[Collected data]
***
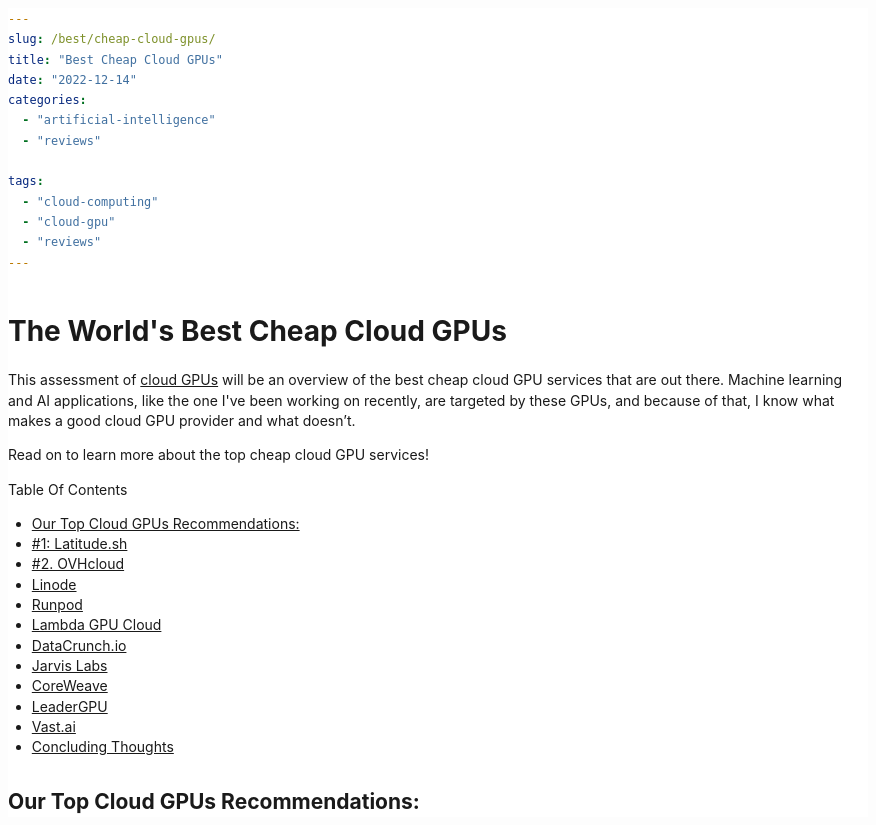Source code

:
 ```yaml
---
slug: /best/cheap-cloud-gpus/
title: "Best Cheap Cloud GPUs"
date: "2022-12-14"
categories: 
  - "artificial-intelligence"
  - "reviews"

tags: 
  - "cloud-computing"
  - "cloud-gpu"
  - "reviews"
---
```


# The World's Best Cheap Cloud GPUs

This assessment of [cloud GPUs](https://devinschumacher.com/best/cloud-gpu-providers/) will be an overview of the best cheap cloud GPU services that are out there. Machine learning and AI applications, like the one I've been working on recently, are targeted by these GPUs, and because of that, I know what makes a good cloud GPU provider and what doesn’t.

Read on to learn more about the top cheap cloud GPU services!

Table Of Contents

- [Our Top Cloud GPUs Recommendations:](#h.9uyg3iyk7qft)
- [#1: Latitude.sh](#3-1--latitudesh-)
- [#2. OVHcloud](#h.1zcs95fyubfy)
- [Linode](#h.ffeng9c41qlw)
- [Runpod](#h.p6mpn147b2ki)
- [Lambda GPU Cloud](#h.4vikgrmt6p45)
- [DataCrunch.io](#h.f0ax8e8lcel8)
- [Jarvis Labs](#h.vp5098pnazfd)
- [CoreWeave](#h.a2bt1hjmp70c)
- [LeaderGPU](#h.3uuw24ksw84v)
- [Vast.ai](#h.j3ivli4b7epb)
- [Concluding Thoughts](#h.8mj95jl1yhk2)

## Our Top Cloud GPUs Recommendations:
***
What to work on:
From the line containing "- [DataCrunch.io](#h.f0ax8e8lcel8)" to the final line of the data, repeat each line exactly. Include both ends.

Solved problem:
- [DataCrunch.io](#h.f0ax8e8lcel8)
- [Jarvis Labs](#h.vp5098pnazfd)
- [CoreWeave](#h.a2bt1hjmp70c)
- [LeaderGPU](#h.3uuw24ksw84v)
- [Vast.ai](#h.j3ivli4b7epb)
- [Concluding Thoughts](#h.8mj95jl1yhk2)

## Our Top Cloud GPUs Recommendations:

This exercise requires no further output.